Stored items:
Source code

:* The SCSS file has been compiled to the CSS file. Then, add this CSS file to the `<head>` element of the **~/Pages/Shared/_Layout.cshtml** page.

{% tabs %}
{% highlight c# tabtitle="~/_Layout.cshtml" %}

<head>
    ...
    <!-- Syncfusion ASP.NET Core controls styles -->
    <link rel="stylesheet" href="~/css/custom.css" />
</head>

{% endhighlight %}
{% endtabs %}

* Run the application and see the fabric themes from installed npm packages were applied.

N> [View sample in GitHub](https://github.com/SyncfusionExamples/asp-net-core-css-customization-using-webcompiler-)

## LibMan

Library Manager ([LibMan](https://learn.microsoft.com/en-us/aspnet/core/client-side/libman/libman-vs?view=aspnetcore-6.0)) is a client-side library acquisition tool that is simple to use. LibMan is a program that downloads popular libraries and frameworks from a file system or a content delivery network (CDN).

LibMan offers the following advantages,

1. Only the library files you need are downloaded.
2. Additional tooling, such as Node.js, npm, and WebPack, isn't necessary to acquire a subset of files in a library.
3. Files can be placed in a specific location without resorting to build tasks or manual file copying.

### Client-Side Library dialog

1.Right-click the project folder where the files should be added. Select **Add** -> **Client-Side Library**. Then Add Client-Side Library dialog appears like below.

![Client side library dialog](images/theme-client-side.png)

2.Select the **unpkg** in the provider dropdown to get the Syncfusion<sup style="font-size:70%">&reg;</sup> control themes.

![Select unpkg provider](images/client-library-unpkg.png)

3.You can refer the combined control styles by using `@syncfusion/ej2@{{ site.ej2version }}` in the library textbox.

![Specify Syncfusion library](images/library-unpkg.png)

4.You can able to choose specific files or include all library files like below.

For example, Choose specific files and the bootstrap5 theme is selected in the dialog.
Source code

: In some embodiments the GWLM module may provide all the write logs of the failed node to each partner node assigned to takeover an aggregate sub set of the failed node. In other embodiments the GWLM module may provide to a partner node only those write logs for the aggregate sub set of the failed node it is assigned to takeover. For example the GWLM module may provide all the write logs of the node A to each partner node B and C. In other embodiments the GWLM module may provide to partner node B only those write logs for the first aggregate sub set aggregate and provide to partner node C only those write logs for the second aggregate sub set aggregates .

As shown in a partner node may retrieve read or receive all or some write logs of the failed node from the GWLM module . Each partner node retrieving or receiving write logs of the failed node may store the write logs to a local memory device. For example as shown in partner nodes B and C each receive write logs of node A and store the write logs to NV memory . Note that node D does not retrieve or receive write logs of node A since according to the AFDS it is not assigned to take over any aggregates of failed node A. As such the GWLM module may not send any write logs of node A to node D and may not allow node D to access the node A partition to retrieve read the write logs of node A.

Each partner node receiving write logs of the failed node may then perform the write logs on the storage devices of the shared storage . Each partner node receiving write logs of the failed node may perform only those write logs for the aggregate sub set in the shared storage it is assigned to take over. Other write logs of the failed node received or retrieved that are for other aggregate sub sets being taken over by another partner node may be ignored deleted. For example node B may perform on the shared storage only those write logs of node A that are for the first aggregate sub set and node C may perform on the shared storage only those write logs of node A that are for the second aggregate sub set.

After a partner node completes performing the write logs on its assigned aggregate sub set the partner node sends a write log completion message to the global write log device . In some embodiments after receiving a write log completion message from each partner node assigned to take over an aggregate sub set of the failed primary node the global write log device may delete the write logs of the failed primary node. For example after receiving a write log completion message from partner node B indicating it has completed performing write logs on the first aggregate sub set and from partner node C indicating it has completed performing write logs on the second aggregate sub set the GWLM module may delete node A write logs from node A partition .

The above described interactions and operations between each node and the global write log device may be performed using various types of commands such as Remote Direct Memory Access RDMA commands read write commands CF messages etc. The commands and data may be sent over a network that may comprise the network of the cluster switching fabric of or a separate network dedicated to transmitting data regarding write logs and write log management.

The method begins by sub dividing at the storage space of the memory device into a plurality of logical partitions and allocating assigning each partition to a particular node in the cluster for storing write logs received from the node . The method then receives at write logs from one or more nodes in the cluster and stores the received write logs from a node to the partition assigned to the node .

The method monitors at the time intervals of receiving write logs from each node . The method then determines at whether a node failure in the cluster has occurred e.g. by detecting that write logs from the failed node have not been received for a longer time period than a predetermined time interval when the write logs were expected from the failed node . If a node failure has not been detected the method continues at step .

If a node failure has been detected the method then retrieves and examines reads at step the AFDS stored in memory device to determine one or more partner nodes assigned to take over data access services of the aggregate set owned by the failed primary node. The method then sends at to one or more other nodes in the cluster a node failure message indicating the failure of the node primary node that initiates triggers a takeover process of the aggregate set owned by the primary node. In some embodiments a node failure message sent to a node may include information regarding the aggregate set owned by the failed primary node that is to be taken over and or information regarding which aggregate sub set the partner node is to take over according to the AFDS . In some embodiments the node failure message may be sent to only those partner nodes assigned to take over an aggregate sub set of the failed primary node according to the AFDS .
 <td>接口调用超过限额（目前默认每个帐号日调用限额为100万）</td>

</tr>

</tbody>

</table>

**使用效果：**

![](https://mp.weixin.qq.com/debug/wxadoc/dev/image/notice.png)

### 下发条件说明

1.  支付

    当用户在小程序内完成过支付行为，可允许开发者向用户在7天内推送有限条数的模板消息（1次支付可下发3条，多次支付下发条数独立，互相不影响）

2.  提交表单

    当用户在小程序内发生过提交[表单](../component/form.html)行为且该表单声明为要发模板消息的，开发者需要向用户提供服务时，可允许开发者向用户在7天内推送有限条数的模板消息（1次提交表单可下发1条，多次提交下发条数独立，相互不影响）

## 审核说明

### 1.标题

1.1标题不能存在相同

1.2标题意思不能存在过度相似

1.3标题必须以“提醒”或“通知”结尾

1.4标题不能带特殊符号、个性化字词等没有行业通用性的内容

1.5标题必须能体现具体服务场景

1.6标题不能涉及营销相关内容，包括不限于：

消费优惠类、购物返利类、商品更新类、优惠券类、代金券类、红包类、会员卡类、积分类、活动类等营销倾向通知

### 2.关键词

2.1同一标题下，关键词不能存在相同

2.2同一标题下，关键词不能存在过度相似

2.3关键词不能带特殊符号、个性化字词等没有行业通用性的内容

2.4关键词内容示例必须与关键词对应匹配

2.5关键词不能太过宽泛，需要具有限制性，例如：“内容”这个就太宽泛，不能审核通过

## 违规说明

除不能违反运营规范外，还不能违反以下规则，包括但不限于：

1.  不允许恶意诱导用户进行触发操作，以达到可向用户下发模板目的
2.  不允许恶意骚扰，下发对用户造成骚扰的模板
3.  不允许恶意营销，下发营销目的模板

# Exercise
Set down the records again word for word, beginning at the line that contains "除不能违反运营规范外，还不能违反以下规则，包括但不限于：" and continuing through the final line of the records.

# Exercise output
除不能违反运营规范外，还不能违反以下规则，包括但不限于：

1.  不允许恶意诱导用户进行触发操作，以达到可向用户下发模板目的
2.  不允许恶意骚扰，下发对用户造成骚扰的模板
3.  不允许恶意营销，下发营销目的模板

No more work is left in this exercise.